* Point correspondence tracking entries

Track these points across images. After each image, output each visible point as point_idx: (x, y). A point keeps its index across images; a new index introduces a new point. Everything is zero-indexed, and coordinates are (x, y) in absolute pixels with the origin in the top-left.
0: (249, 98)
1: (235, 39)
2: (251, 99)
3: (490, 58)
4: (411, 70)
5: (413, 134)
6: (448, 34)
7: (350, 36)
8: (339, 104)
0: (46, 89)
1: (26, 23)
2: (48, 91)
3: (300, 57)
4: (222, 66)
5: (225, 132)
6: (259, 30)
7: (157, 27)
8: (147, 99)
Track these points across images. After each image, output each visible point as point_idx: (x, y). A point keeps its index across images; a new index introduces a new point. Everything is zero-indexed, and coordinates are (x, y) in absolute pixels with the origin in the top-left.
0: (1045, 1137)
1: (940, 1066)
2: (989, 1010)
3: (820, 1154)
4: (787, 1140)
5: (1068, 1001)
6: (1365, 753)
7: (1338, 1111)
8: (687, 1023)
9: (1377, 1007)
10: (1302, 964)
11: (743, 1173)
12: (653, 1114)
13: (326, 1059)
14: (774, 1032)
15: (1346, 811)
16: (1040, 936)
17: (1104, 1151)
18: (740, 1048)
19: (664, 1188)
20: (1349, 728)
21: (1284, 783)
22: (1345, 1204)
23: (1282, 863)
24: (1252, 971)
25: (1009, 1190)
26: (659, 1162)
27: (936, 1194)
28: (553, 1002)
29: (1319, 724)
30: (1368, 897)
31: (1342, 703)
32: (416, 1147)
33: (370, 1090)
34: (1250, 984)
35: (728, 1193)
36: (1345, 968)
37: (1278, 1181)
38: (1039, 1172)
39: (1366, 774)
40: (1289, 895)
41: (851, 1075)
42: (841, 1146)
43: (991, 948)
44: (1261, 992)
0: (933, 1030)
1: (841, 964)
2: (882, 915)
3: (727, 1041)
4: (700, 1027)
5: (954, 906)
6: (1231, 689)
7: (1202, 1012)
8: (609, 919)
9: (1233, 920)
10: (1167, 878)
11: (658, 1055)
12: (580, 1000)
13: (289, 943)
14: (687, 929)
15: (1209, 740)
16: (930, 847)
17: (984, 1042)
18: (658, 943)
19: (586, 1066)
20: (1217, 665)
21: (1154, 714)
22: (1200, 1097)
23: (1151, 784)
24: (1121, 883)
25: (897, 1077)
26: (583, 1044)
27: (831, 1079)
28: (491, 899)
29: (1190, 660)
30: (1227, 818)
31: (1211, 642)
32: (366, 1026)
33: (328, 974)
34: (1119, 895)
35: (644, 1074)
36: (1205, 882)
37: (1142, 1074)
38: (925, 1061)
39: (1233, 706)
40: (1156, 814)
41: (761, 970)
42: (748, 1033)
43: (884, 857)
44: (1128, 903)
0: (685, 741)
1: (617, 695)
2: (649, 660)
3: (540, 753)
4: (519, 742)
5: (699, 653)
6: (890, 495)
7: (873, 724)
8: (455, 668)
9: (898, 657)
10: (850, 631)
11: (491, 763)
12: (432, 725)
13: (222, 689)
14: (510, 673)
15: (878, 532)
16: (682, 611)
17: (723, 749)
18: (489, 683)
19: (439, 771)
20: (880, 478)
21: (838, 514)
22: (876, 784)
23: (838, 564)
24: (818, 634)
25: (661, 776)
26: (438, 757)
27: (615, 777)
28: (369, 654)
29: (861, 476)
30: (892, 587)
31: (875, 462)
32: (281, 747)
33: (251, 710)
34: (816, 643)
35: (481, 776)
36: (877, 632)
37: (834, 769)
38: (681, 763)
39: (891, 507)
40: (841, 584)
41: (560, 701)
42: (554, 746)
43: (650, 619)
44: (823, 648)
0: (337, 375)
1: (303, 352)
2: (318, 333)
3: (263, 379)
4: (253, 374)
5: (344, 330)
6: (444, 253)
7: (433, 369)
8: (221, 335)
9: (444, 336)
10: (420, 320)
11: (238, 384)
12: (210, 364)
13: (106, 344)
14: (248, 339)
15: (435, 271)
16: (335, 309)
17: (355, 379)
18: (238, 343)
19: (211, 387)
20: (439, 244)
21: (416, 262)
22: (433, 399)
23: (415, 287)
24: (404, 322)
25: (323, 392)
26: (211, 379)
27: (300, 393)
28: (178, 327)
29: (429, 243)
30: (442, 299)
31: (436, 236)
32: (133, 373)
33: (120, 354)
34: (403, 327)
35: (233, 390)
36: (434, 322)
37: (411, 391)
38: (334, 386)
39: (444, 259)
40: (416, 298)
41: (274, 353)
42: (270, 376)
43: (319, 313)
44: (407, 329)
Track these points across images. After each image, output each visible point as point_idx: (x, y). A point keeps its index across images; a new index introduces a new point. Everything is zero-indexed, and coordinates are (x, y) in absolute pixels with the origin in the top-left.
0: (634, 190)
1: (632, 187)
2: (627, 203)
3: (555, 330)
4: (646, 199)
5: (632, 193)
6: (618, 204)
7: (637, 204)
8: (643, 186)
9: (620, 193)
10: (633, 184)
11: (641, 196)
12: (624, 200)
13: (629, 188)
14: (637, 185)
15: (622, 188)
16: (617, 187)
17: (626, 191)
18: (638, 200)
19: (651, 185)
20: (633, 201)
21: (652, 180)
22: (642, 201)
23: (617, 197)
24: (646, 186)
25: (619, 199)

* WHAT TO WORK ON
Can you write out every entry again with "absolute pixels" changed to "whole pixels" and nothing else altered?

* OUTPUT FOR THIS EXERCISE
Track these points across images. After each image, output each visible point as point_idx: (x, y). A point keeps its index across images; a new index introduces a new point. Everything is zero-indexed, and coordinates are (x, y) in whole pixels with the origin in the top-left.
0: (249, 98)
1: (235, 39)
2: (251, 99)
3: (490, 58)
4: (411, 70)
5: (413, 134)
6: (448, 34)
7: (350, 36)
8: (339, 104)
0: (46, 89)
1: (26, 23)
2: (48, 91)
3: (300, 57)
4: (222, 66)
5: (225, 132)
6: (259, 30)
7: (157, 27)
8: (147, 99)
Track these points across images. After each image, output each visible point as point_idx: (x, y). A point keeps its index across images; a new index introduces a new point. Everything is zero-indexed, and coordinates are (x, y) in whole pixels with the origin in the top-left.
0: (1045, 1137)
1: (940, 1066)
2: (989, 1010)
3: (820, 1154)
4: (787, 1140)
5: (1068, 1001)
6: (1365, 753)
7: (1338, 1111)
8: (687, 1023)
9: (1377, 1007)
10: (1302, 964)
11: (743, 1173)
12: (653, 1114)
13: (326, 1059)
14: (774, 1032)
15: (1346, 811)
16: (1040, 936)
17: (1104, 1151)
18: (740, 1048)
19: (664, 1188)
20: (1349, 728)
21: (1284, 783)
22: (1345, 1204)
23: (1282, 863)
24: (1252, 971)
25: (1009, 1190)
26: (659, 1162)
27: (936, 1194)
28: (553, 1002)
29: (1319, 724)
30: (1368, 897)
31: (1342, 703)
32: (416, 1147)
33: (370, 1090)
34: (1250, 984)
35: (728, 1193)
36: (1345, 968)
37: (1278, 1181)
38: (1039, 1172)
39: (1366, 774)
40: (1289, 895)
41: (851, 1075)
42: (841, 1146)
43: (991, 948)
44: (1261, 992)
0: (933, 1030)
1: (841, 964)
2: (882, 915)
3: (727, 1041)
4: (700, 1027)
5: (954, 906)
6: (1231, 689)
7: (1202, 1012)
8: (609, 919)
9: (1233, 920)
10: (1167, 878)
11: (658, 1055)
12: (580, 1000)
13: (289, 943)
14: (687, 929)
15: (1209, 740)
16: (930, 847)
17: (984, 1042)
18: (658, 943)
19: (586, 1066)
20: (1217, 665)
21: (1154, 714)
22: (1200, 1097)
23: (1151, 784)
24: (1121, 883)
25: (897, 1077)
26: (583, 1044)
27: (831, 1079)
28: (491, 899)
29: (1190, 660)
30: (1227, 818)
31: (1211, 642)
32: (366, 1026)
33: (328, 974)
34: (1119, 895)
35: (644, 1074)
36: (1205, 882)
37: (1142, 1074)
38: (925, 1061)
39: (1233, 706)
40: (1156, 814)
41: (761, 970)
42: (748, 1033)
43: (884, 857)
44: (1128, 903)
0: (685, 741)
1: (617, 695)
2: (649, 660)
3: (540, 753)
4: (519, 742)
5: (699, 653)
6: (890, 495)
7: (873, 724)
8: (455, 668)
9: (898, 657)
10: (850, 631)
11: (491, 763)
12: (432, 725)
13: (222, 689)
14: (510, 673)
15: (878, 532)
16: (682, 611)
17: (723, 749)
18: (489, 683)
19: (439, 771)
20: (880, 478)
21: (838, 514)
22: (876, 784)
23: (838, 564)
24: (818, 634)
25: (661, 776)
26: (438, 757)
27: (615, 777)
28: (369, 654)
29: (861, 476)
30: (892, 587)
31: (875, 462)
32: (281, 747)
33: (251, 710)
34: (816, 643)
35: (481, 776)
36: (877, 632)
37: (834, 769)
38: (681, 763)
39: (891, 507)
40: (841, 584)
41: (560, 701)
42: (554, 746)
43: (650, 619)
44: (823, 648)
0: (337, 375)
1: (303, 352)
2: (318, 333)
3: (263, 379)
4: (253, 374)
5: (344, 330)
6: (444, 253)
7: (433, 369)
8: (221, 335)
9: (444, 336)
10: (420, 320)
11: (238, 384)
12: (210, 364)
13: (106, 344)
14: (248, 339)
15: (435, 271)
16: (335, 309)
17: (355, 379)
18: (238, 343)
19: (211, 387)
20: (439, 244)
21: (416, 262)
22: (433, 399)
23: (415, 287)
24: (404, 322)
25: (323, 392)
26: (211, 379)
27: (300, 393)
28: (178, 327)
29: (429, 243)
30: (442, 299)
31: (436, 236)
32: (133, 373)
33: (120, 354)
34: (403, 327)
35: (233, 390)
36: (434, 322)
37: (411, 391)
38: (334, 386)
39: (444, 259)
40: (416, 298)
41: (274, 353)
42: (270, 376)
43: (319, 313)
44: (407, 329)
Track these points across images. After each image, output each visible point as point_idx: (x, y). A point keeps its index across images; a new index introduces a new point. Everything is zero-indexed, and coordinates are (x, y) in whole pixels with the origin in the top-left.
0: (634, 190)
1: (632, 187)
2: (627, 203)
3: (555, 330)
4: (646, 199)
5: (632, 193)
6: (618, 204)
7: (637, 204)
8: (643, 186)
9: (620, 193)
10: (633, 184)
11: (641, 196)
12: (624, 200)
13: (629, 188)
14: (637, 185)
15: (622, 188)
16: (617, 187)
17: (626, 191)
18: (638, 200)
19: (651, 185)
20: (633, 201)
21: (652, 180)
22: (642, 201)
23: (617, 197)
24: (646, 186)
25: (619, 199)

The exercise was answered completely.